Le 1er septembre, les autorités népalaises ont annoncé un bilan de 987 morts après la crue dévastatrice survenue au Népal, à la frontière avec la Chine, cinq jours plus tôt. Ajouté aux seize victimes tibétaines, le bilan s’élève à plus de 1 000 morts. Pour l’heure, près de 4 500 personnes sont toujours portées disparues. Plusieurs centaines d’entre elles sont des touristes, des pèlerins ou des ouvriers étrangers.
En plus du bilan humain, les destructions sont nombreuses : bâtiments officiels, routes, habitations et églises. Les Églises chrétiennes népalaises du Royaume-Uni ont confié à Premier Christian News que de nombreux chrétiens ont été tués ou sont toujours portés disparus à la suite des inondations.
Les églises de Rasuwa et de Nuwakot ont perdu des dizaines de fidèles, tandis que leurs bâtiments ont été endommagés. En plus des destructions, les problèmes de communication liés au manque d’électricité et d’accès à Internet "rendent extrêmement difficile la collecte d’informations précises", a confié un membre d’International Christian Concern.

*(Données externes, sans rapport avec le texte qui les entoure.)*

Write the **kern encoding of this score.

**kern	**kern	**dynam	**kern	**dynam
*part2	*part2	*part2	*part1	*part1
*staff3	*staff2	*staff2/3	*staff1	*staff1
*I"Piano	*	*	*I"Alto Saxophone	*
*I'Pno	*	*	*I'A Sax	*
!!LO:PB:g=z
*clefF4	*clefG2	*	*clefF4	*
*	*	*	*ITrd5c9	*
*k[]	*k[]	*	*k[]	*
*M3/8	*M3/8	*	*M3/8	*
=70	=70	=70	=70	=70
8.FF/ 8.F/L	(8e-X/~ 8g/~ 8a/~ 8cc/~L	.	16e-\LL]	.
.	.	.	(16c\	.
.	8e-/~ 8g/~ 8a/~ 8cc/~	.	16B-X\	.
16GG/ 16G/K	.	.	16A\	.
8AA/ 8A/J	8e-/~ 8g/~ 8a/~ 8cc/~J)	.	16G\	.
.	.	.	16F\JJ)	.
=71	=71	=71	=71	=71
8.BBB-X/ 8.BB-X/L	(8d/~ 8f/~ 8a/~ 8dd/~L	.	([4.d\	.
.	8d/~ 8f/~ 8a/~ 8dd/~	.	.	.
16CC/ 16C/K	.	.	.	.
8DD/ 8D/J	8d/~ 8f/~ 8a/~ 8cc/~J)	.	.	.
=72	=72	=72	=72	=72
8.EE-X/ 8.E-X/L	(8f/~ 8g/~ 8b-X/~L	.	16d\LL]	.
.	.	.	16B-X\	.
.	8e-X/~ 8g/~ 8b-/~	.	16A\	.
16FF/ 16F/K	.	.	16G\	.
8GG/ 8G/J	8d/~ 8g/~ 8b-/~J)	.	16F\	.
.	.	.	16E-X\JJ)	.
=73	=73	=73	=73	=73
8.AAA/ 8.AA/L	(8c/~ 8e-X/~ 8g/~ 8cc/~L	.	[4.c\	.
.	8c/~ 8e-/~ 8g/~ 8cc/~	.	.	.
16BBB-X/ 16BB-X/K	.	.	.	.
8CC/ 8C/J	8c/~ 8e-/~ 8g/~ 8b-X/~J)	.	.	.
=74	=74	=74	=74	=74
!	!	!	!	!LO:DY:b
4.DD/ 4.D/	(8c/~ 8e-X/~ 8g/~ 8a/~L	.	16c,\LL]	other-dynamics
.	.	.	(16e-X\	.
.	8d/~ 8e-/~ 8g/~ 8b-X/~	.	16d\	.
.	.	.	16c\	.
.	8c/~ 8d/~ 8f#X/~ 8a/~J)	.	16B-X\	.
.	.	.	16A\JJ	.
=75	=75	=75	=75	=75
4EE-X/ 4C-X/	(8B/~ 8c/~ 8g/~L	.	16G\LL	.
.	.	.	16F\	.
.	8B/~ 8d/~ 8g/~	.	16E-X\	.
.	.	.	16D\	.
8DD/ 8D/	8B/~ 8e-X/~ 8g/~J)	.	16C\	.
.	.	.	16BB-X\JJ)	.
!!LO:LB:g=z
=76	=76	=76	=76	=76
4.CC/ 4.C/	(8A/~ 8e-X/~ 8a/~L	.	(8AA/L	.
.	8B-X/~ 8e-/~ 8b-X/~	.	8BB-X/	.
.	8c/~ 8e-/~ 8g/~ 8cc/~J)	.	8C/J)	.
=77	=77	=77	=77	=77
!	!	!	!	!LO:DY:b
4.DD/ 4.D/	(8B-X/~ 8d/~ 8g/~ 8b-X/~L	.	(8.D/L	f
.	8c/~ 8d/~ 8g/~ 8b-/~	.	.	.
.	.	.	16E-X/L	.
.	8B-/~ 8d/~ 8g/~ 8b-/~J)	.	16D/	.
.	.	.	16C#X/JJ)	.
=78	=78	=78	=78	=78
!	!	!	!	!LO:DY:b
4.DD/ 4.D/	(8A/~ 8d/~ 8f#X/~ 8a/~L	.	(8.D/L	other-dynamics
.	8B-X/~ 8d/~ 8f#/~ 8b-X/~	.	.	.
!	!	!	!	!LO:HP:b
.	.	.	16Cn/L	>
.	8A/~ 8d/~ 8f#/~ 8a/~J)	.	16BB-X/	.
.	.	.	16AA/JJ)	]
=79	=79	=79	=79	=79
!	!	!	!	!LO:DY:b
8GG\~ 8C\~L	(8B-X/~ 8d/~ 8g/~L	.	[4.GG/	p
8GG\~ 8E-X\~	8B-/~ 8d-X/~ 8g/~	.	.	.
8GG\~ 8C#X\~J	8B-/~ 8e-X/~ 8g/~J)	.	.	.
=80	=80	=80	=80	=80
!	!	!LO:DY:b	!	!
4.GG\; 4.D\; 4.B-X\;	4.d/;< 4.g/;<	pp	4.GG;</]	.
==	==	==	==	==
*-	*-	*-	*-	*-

"Cela peut prendre plusieurs jours supplémentaires pour évaluer l’étendue complète des dommages et des pertes. En tant que ministère, nous surveillons de près la situation, cherchant à aider et à apporter des secours d’urgence aux familles touchées par les inondations."
Une attention d'autant plus importante que le pays,classé 46e dans l’Index mondial de persécution des chrétiens 2026 de l’ONG Portes Ouvertes, a connu une vraie progression du nombre de chrétiens, passant de 136 000 il y a une décennie à 512 000 en 2021. Malgré cette progression, la persécution cible les personnes converties de l’hindouisme au christianisme, qui subissent des pressions de leur entourage et des autorités locales.
"Les chrétiens, voire les églises, peuvent être attaqués par des extrémistes hindous. Il y a des cas de chrétiens battus, arrêtés et détenus. Les Églises traditionnelles et d’expatriés rencontrent moins de problèmes."